It’s time for a balanced approach to understanding home prices
House prices in Canada’s most desirable urban areas remain persistently high, and for years, headlines and government policies have focused almost exclusively on the demand side of the equation. In particular, relatively small pockets of demand (e.g. “non-resident speculators”) have presented a convenient scapegoat in attempts to determine why average income-earners are finding it increasingly difficult to live in Vancouver or Toronto. What such discussions tend to forget, however, is that the price of homes—like the price of anything—is determined by both demand and supply.
The Canada Mortgage and Housing Corporation (CMHC) recently released a lengthy report outlining major drivers of home prices in Canada’s largest metropolitan areas. Rather than focusing primarily on estimating the share of non-residents in housing markets, this report promotes a more balanced view.
On the demand side of the equation, the report mentions the significant impact of historically low interest rates. Indeed, recent work by the Fraser Institute identifies the amplifying effect of falling interest rates on mortgage borrowing power (the maximum mortgage loan potential homebuyers can qualify for). Between 2000 and 2016, average mortgage interest rates halved, meaning a family making the same monthly mortgage payment could qualify for 53 percent more mortgage.
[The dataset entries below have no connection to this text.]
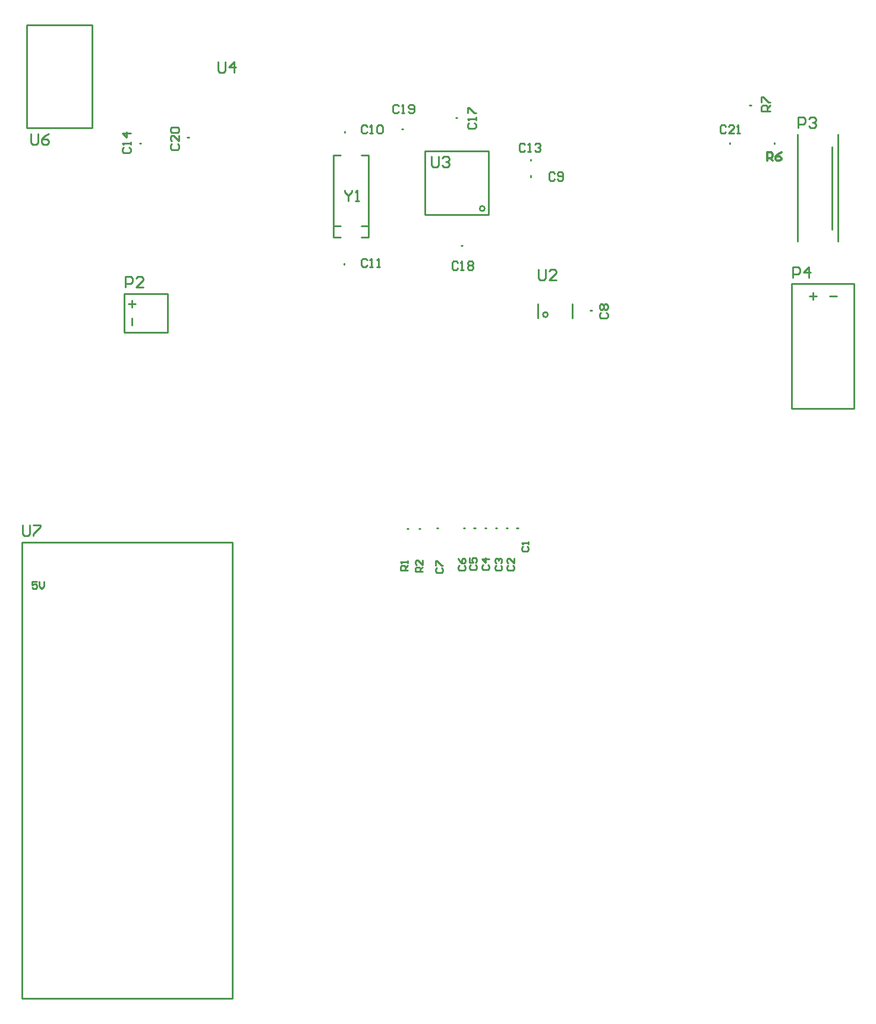
<source format=gto>
%FSLAX44Y44*%
%MOMM*%
G71*
G01*
G75*
G04 Layer_Color=65535*
%ADD10R,1.0000X1.0000*%
%ADD11R,1.0000X1.0000*%
%ADD12R,0.5500X1.5000*%
%ADD13R,1.5000X0.5500*%
%ADD14R,2.0000X5.5000*%
%ADD15R,0.7600X1.7800*%
%ADD16R,0.7200X1.7800*%
%ADD17R,4.3000X2.6000*%
%ADD18R,5.7000X5.5000*%
%ADD19C,0.5000*%
%ADD20C,0.3000*%
%ADD21C,2.0000*%
%ADD22C,0.9000*%
%ADD23C,1.4000*%
%ADD24C,0.5400*%
%ADD25C,0.2540*%
%ADD26C,1.0000*%
%ADD27C,0.4000*%
%ADD28C,1.8000*%
%ADD29C,0.9000*%
%ADD30C,1.3000*%
%ADD31C,1.7000*%
%ADD32C,3.0000*%
%ADD33C,1.2700*%
%ADD34C,1.0000*%
%ADD35R,1.0000X1.4000*%
D20*
X1112000Y1243000D02*
Y1254996D01*
X1117998D01*
X1119997Y1252997D01*
Y1248998D01*
X1117998Y1246999D01*
X1112000D01*
X1115999D02*
X1119997Y1243000D01*
X1131993Y1254996D02*
X1127995Y1252997D01*
X1123996Y1248998D01*
Y1244999D01*
X1125995Y1243000D01*
X1129994D01*
X1131993Y1244999D01*
Y1246999D01*
X1129994Y1248998D01*
X1123996D01*
D25*
X709606Y1175000D02*
G03*
X709606Y1175000I-3606J0D01*
G01*
X799605Y1024000D02*
G03*
X799605Y1024000I-3606J0D01*
G01*
X1213000Y1128300D02*
Y1280700D01*
X1155000Y1128300D02*
Y1280700D01*
X1204000Y1145000D02*
Y1263000D01*
X860000Y1030000D02*
X862000D01*
X668000Y1304000D02*
X670000D01*
X1059000Y1267000D02*
Y1269000D01*
X1122000Y1267000D02*
Y1269000D01*
X1087000Y1322000D02*
X1089000D01*
X641000Y720000D02*
X643000D01*
X755000D02*
X757000D01*
X740000D02*
X742000D01*
X725000D02*
X727000D01*
X710000D02*
X712000D01*
X694000D02*
X696000D01*
X679000D02*
X681000D01*
X616000Y719000D02*
X618000D01*
X599000D02*
X601000D01*
X775000Y1243000D02*
Y1245000D01*
Y1220000D02*
Y1222000D01*
X510000Y1283000D02*
Y1285000D01*
X509000Y1095000D02*
Y1097000D01*
X286000Y1276000D02*
X288000D01*
X218000Y1268000D02*
X220000D01*
X714630Y1166370D02*
Y1256870D01*
X624130Y1166370D02*
X714630D01*
X624130D02*
Y1256870D01*
X714630D01*
X534000Y1134000D02*
X544000D01*
Y1251000D01*
X534000D02*
X544000D01*
X494000Y1134000D02*
X504000D01*
X494000D02*
Y1251000D01*
X504000D01*
X494000Y1150000D02*
X504000D01*
X534000D02*
X544000D01*
X591000Y1288000D02*
X593000D01*
X676000Y1122000D02*
X678000D01*
X1147000Y890000D02*
Y1067800D01*
X1235900D01*
X1147000Y890000D02*
X1235900D01*
Y1067800D01*
X50000Y50000D02*
X350000D01*
X50000D02*
Y700000D01*
X350000D01*
Y50000D02*
Y700000D01*
X785000Y1019000D02*
Y1039000D01*
X834000Y1019000D02*
Y1039000D01*
X196000Y1054000D02*
X258000D01*
X196000Y998600D02*
X258000D01*
Y1054000D01*
X196000Y998600D02*
Y1054000D01*
X57000Y1290000D02*
X150000D01*
Y1436000D01*
X57000D02*
X150000D01*
X57000Y1290000D02*
Y1436000D01*
X1156214Y1289714D02*
Y1304949D01*
X1163832D01*
X1166371Y1302410D01*
Y1297332D01*
X1163832Y1294792D01*
X1156214D01*
X1171449Y1302410D02*
X1173988Y1304949D01*
X1179067D01*
X1181606Y1302410D01*
Y1299871D01*
X1179067Y1297332D01*
X1176527D01*
X1179067D01*
X1181606Y1294792D01*
Y1292253D01*
X1179067Y1289714D01*
X1173988D01*
X1171449Y1292253D01*
X510000Y1201235D02*
Y1198696D01*
X515078Y1193617D01*
X520157Y1198696D01*
Y1201235D01*
X515078Y1193617D02*
Y1186000D01*
X525235D02*
X530313D01*
X527774D01*
Y1201235D01*
X525235Y1198696D01*
X51308Y724149D02*
Y711453D01*
X53847Y708914D01*
X58926D01*
X61465Y711453D01*
Y724149D01*
X66543D02*
X76700D01*
Y721610D01*
X66543Y711453D01*
Y708914D01*
X63000Y1281235D02*
Y1268539D01*
X65539Y1266000D01*
X70617D01*
X73157Y1268539D01*
Y1281235D01*
X88392D02*
X83313Y1278696D01*
X78235Y1273617D01*
Y1268539D01*
X80774Y1266000D01*
X85853D01*
X88392Y1268539D01*
Y1271078D01*
X85853Y1273617D01*
X78235D01*
X330000Y1384235D02*
Y1371539D01*
X332539Y1369000D01*
X337617D01*
X340157Y1371539D01*
Y1384235D01*
X352853Y1369000D02*
Y1384235D01*
X345235Y1376617D01*
X355392D01*
X634000Y1249235D02*
Y1236539D01*
X636539Y1234000D01*
X641618D01*
X644157Y1236539D01*
Y1249235D01*
X649235Y1246696D02*
X651774Y1249235D01*
X656853D01*
X659392Y1246696D01*
Y1244157D01*
X656853Y1241618D01*
X654313D01*
X656853D01*
X659392Y1239078D01*
Y1236539D01*
X656853Y1234000D01*
X651774D01*
X649235Y1236539D01*
X786317Y1088624D02*
Y1075928D01*
X788856Y1073389D01*
X793934D01*
X796474Y1075928D01*
Y1088624D01*
X811709Y1073389D02*
X801552D01*
X811709Y1083546D01*
Y1086085D01*
X809170Y1088624D01*
X804091D01*
X801552Y1086085D01*
X1116000Y1314000D02*
X1104004D01*
Y1319998D01*
X1106003Y1321997D01*
X1110002D01*
X1112001Y1319998D01*
Y1314000D01*
Y1317999D02*
X1116000Y1321997D01*
X1104004Y1325996D02*
Y1333994D01*
X1106003D01*
X1114001Y1325996D01*
X1116000D01*
X621000Y658000D02*
X611003D01*
Y662998D01*
X612669Y664665D01*
X616002D01*
X617668Y662998D01*
Y658000D01*
Y661332D02*
X621000Y664665D01*
Y674661D02*
Y667997D01*
X614336Y674661D01*
X612669D01*
X611003Y672995D01*
Y669663D01*
X612669Y667997D01*
X600000Y660000D02*
X590003D01*
Y664998D01*
X591669Y666665D01*
X595002D01*
X596668Y664998D01*
Y660000D01*
Y663332D02*
X600000Y666665D01*
Y669997D02*
Y673329D01*
Y671663D01*
X590003D01*
X591669Y669997D01*
X1148143Y1076563D02*
Y1091798D01*
X1155760D01*
X1158300Y1089259D01*
Y1084181D01*
X1155760Y1081641D01*
X1148143D01*
X1170996Y1076563D02*
Y1091798D01*
X1163378Y1084181D01*
X1173535D01*
X197390Y1062960D02*
Y1078195D01*
X205008D01*
X207547Y1075656D01*
Y1070578D01*
X205008Y1068038D01*
X197390D01*
X222782Y1062960D02*
X212625D01*
X222782Y1073117D01*
Y1075656D01*
X220243Y1078195D01*
X215164D01*
X212625Y1075656D01*
X1052997Y1291997D02*
X1050998Y1293996D01*
X1046999D01*
X1045000Y1291997D01*
Y1283999D01*
X1046999Y1282000D01*
X1050998D01*
X1052997Y1283999D01*
X1064994Y1282000D02*
X1056996D01*
X1064994Y1289997D01*
Y1291997D01*
X1062994Y1293996D01*
X1058996D01*
X1056996Y1291997D01*
X1068992Y1282000D02*
X1072991D01*
X1070992D01*
Y1293996D01*
X1068992Y1291997D01*
X264003Y1266997D02*
X262004Y1264998D01*
Y1260999D01*
X264003Y1259000D01*
X272001D01*
X274000Y1260999D01*
Y1264998D01*
X272001Y1266997D01*
X274000Y1278994D02*
Y1270996D01*
X266003Y1278994D01*
X264003D01*
X262004Y1276994D01*
Y1272996D01*
X264003Y1270996D01*
Y1282992D02*
X262004Y1284992D01*
Y1288990D01*
X264003Y1290990D01*
X272001D01*
X274000Y1288990D01*
Y1284992D01*
X272001Y1282992D01*
X264003D01*
X586997Y1320997D02*
X584998Y1322996D01*
X580999D01*
X579000Y1320997D01*
Y1312999D01*
X580999Y1311000D01*
X584998D01*
X586997Y1312999D01*
X590996Y1311000D02*
X594995D01*
X592995D01*
Y1322996D01*
X590996Y1320997D01*
X600993Y1312999D02*
X602992Y1311000D01*
X606991D01*
X608990Y1312999D01*
Y1320997D01*
X606991Y1322996D01*
X602992D01*
X600993Y1320997D01*
Y1318997D01*
X602992Y1316998D01*
X608990D01*
X670997Y1097997D02*
X668998Y1099996D01*
X664999D01*
X663000Y1097997D01*
Y1089999D01*
X664999Y1088000D01*
X668998D01*
X670997Y1089999D01*
X674996Y1088000D02*
X678995D01*
X676995D01*
Y1099996D01*
X674996Y1097997D01*
X684993D02*
X686992Y1099996D01*
X690991D01*
X692990Y1097997D01*
Y1095997D01*
X690991Y1093998D01*
X692990Y1091999D01*
Y1089999D01*
X690991Y1088000D01*
X686992D01*
X684993Y1089999D01*
Y1091999D01*
X686992Y1093998D01*
X684993Y1095997D01*
Y1097997D01*
X686992Y1093998D02*
X690991D01*
X687003Y1296997D02*
X685004Y1294998D01*
Y1290999D01*
X687003Y1289000D01*
X695001D01*
X697000Y1290999D01*
Y1294998D01*
X695001Y1296997D01*
X697000Y1300996D02*
Y1304995D01*
Y1302995D01*
X685004D01*
X687003Y1300996D01*
X685004Y1310993D02*
Y1318990D01*
X687003D01*
X695001Y1310993D01*
X697000D01*
X195003Y1261997D02*
X193004Y1259998D01*
Y1255999D01*
X195003Y1254000D01*
X203001D01*
X205000Y1255999D01*
Y1259998D01*
X203001Y1261997D01*
X205000Y1265996D02*
Y1269995D01*
Y1267996D01*
X193004D01*
X195003Y1265996D01*
X205000Y1281991D02*
X193004D01*
X199002Y1275993D01*
Y1283990D01*
X766997Y1265997D02*
X764998Y1267996D01*
X760999D01*
X759000Y1265997D01*
Y1257999D01*
X760999Y1256000D01*
X764998D01*
X766997Y1257999D01*
X770996Y1256000D02*
X774995D01*
X772996D01*
Y1267996D01*
X770996Y1265997D01*
X780993D02*
X782992Y1267996D01*
X786991D01*
X788990Y1265997D01*
Y1263997D01*
X786991Y1261998D01*
X784992D01*
X786991D01*
X788990Y1259999D01*
Y1257999D01*
X786991Y1256000D01*
X782992D01*
X780993Y1257999D01*
X541997Y1101997D02*
X539998Y1103996D01*
X535999D01*
X534000Y1101997D01*
Y1093999D01*
X535999Y1092000D01*
X539998D01*
X541997Y1093999D01*
X545996Y1092000D02*
X549995D01*
X547995D01*
Y1103996D01*
X545996Y1101997D01*
X555993Y1092000D02*
X559992D01*
X557992D01*
Y1103996D01*
X555993Y1101997D01*
X541997Y1291997D02*
X539998Y1293996D01*
X535999D01*
X534000Y1291997D01*
Y1283999D01*
X535999Y1282000D01*
X539998D01*
X541997Y1283999D01*
X545996Y1282000D02*
X549995D01*
X547995D01*
Y1293996D01*
X545996Y1291997D01*
X555993D02*
X557992Y1293996D01*
X561991D01*
X563990Y1291997D01*
Y1283999D01*
X561991Y1282000D01*
X557992D01*
X555993Y1283999D01*
Y1291997D01*
X808997Y1224997D02*
X806998Y1226996D01*
X802999D01*
X801000Y1224997D01*
Y1216999D01*
X802999Y1215000D01*
X806998D01*
X808997Y1216999D01*
X812996D02*
X814995Y1215000D01*
X818994D01*
X820993Y1216999D01*
Y1224997D01*
X818994Y1226996D01*
X814995D01*
X812996Y1224997D01*
Y1222997D01*
X814995Y1220998D01*
X820993D01*
X875003Y1026997D02*
X873004Y1024998D01*
Y1020999D01*
X875003Y1019000D01*
X883001D01*
X885000Y1020999D01*
Y1024998D01*
X883001Y1026997D01*
X875003Y1030996D02*
X873004Y1032996D01*
Y1036994D01*
X875003Y1038994D01*
X877003D01*
X879002Y1036994D01*
X881001Y1038994D01*
X883001D01*
X885000Y1036994D01*
Y1032996D01*
X883001Y1030996D01*
X881001D01*
X879002Y1032996D01*
X877003Y1030996D01*
X875003D01*
X879002Y1032996D02*
Y1036994D01*
X641669Y663664D02*
X640003Y661998D01*
Y658666D01*
X641669Y657000D01*
X648334D01*
X650000Y658666D01*
Y661998D01*
X648334Y663664D01*
X640003Y666997D02*
Y673661D01*
X641669D01*
X648334Y666997D01*
X650000D01*
X673669Y666665D02*
X672003Y664998D01*
Y661666D01*
X673669Y660000D01*
X680334D01*
X682000Y661666D01*
Y664998D01*
X680334Y666665D01*
X672003Y676661D02*
X673669Y673329D01*
X677002Y669997D01*
X680334D01*
X682000Y671663D01*
Y674995D01*
X680334Y676661D01*
X678668D01*
X677002Y674995D01*
Y669997D01*
X689669Y667664D02*
X688003Y665998D01*
Y662666D01*
X689669Y661000D01*
X696334D01*
X698000Y662666D01*
Y665998D01*
X696334Y667664D01*
X688003Y677661D02*
Y670997D01*
X693002D01*
X691336Y674329D01*
Y675995D01*
X693002Y677661D01*
X696334D01*
X698000Y675995D01*
Y672663D01*
X696334Y670997D01*
X707669Y667664D02*
X706003Y665998D01*
Y662666D01*
X707669Y661000D01*
X714334D01*
X716000Y662666D01*
Y665998D01*
X714334Y667664D01*
X716000Y675995D02*
X706003D01*
X711002Y670997D01*
Y677661D01*
X725669Y666665D02*
X724003Y664998D01*
Y661666D01*
X725669Y660000D01*
X732334D01*
X734000Y661666D01*
Y664998D01*
X732334Y666665D01*
X725669Y669997D02*
X724003Y671663D01*
Y674995D01*
X725669Y676661D01*
X727336D01*
X729002Y674995D01*
Y673329D01*
Y674995D01*
X730668Y676661D01*
X732334D01*
X734000Y674995D01*
Y671663D01*
X732334Y669997D01*
X742669Y666665D02*
X741003Y664998D01*
Y661666D01*
X742669Y660000D01*
X749334D01*
X751000Y661666D01*
Y664998D01*
X749334Y666665D01*
X751000Y676661D02*
Y669997D01*
X744335Y676661D01*
X742669D01*
X741003Y674995D01*
Y671663D01*
X742669Y669997D01*
X763669Y693664D02*
X762003Y691998D01*
Y688666D01*
X763669Y687000D01*
X770334D01*
X772000Y688666D01*
Y691998D01*
X770334Y693664D01*
X772000Y696997D02*
Y700329D01*
Y698663D01*
X762003D01*
X763669Y696997D01*
X1201000Y1050618D02*
X1211157D01*
X1172000D02*
X1182157D01*
X1177078Y1055696D02*
Y1045539D01*
X71665Y643997D02*
X65000D01*
Y638998D01*
X68332Y640665D01*
X69998D01*
X71665Y638998D01*
Y635666D01*
X69998Y634000D01*
X66666D01*
X65000Y635666D01*
X74997Y643997D02*
Y637332D01*
X78329Y634000D01*
X81661Y637332D01*
Y643997D01*
X206618Y1044000D02*
Y1033843D01*
X211696Y1038922D02*
X201539D01*
X206618Y1019000D02*
Y1008843D01*
M02*

</source>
When combined with rising incomes over the same period, average earners saw their borrowing power double in Canada’s four largest metropolitan areas.
Faced with strong housing demand, an inadequate response on the supply side inevitably raises prices. CMHC makes clear that the pace at which new units have come onto the market in Toronto and Vancouver has been inadequate, unlike metro areas like Edmonton and Montreal. Here too, Fraser Institute research from the past four years provides important insights.
By surveying 273 homebuilders between 2014 and 2016, the Institute developed an index of residential land-use regulation, including measurements of how long it takes to obtain building permits, how much regulatory compliance costs, and the kind of opposition homebuilders face from local councils and community groups. This in turn allowed for closer analysis of the impact of regulation on housing supply. Perhaps unsurprisingly, long and uncertain approval timelines presented the strongest deterrent to new homebuilding.
Indeed, the CMHC evaluated our land-use index data and came to the same conclusion: “The results show statistically significant estimates for the effect of supply constraints as well as CMA dummies on increasing average prices.” In other words, supply constraints are impacting housing prices in Canada’s most expensive housing markets.
There’s still a long way to go before commonplace explanations for high home prices shift away from finger-pointing at subsets of demand, and towards a more balanced discussion about all sides of the price equation. Nevertheless, it’s encouraging to see an agency like CMHC wade into the debate with a more sensible approach. Ultimately, a better-informed discussion on this topic is the first step towards broad housing affordability in Canada’s hottest markets.